### Work required
Reproduce the lines word for word, starting with the line that contains "Total, Risk reducing" and ending with the line that contains "The IPA Bulletin", including both of those lines.
-- Data provided follows --
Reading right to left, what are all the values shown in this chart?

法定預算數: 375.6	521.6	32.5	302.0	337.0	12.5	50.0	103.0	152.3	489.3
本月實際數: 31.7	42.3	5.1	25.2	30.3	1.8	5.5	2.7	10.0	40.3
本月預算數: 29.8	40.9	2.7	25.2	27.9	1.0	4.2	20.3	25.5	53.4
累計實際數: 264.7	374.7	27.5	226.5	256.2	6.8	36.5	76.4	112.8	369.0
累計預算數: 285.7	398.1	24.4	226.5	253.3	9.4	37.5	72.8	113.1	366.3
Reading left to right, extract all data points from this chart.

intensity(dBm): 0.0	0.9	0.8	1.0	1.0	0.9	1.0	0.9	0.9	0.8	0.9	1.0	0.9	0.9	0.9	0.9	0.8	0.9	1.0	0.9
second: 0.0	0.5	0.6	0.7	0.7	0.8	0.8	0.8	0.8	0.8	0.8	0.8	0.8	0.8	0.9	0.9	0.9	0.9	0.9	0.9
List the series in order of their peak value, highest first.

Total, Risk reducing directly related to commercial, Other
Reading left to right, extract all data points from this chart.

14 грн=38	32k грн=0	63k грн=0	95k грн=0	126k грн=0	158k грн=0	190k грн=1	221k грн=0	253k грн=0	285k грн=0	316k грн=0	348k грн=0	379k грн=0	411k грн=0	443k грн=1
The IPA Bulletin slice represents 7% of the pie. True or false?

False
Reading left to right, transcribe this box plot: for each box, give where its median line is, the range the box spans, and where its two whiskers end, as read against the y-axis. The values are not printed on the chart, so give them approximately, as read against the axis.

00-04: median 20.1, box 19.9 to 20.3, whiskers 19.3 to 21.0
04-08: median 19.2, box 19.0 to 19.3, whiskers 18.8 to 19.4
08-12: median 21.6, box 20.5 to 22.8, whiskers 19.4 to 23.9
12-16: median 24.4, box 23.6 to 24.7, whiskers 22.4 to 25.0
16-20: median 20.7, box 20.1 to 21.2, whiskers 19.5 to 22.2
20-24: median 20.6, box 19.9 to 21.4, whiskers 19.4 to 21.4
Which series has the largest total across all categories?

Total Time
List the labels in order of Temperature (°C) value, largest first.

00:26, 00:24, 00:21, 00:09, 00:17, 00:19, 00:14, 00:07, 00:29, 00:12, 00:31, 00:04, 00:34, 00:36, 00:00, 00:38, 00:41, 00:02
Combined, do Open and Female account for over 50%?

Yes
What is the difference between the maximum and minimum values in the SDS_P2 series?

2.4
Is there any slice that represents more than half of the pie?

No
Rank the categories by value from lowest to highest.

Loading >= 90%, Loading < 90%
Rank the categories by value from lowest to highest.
-- Data provided concluded --
### Answer section
Total, Risk reducing directly related to commercial, Other
Reading left to right, extract all data points from this chart.

14 грн=38	32k грн=0	63k грн=0	95k грн=0	126k грн=0	158k грн=0	190k грн=1	221k грн=0	253k грн=0	285k грн=0	316k грн=0	348k грн=0	379k грн=0	411k грн=0	443k грн=1
The IPA Bulletin slice represents 7% of the pie. True or false?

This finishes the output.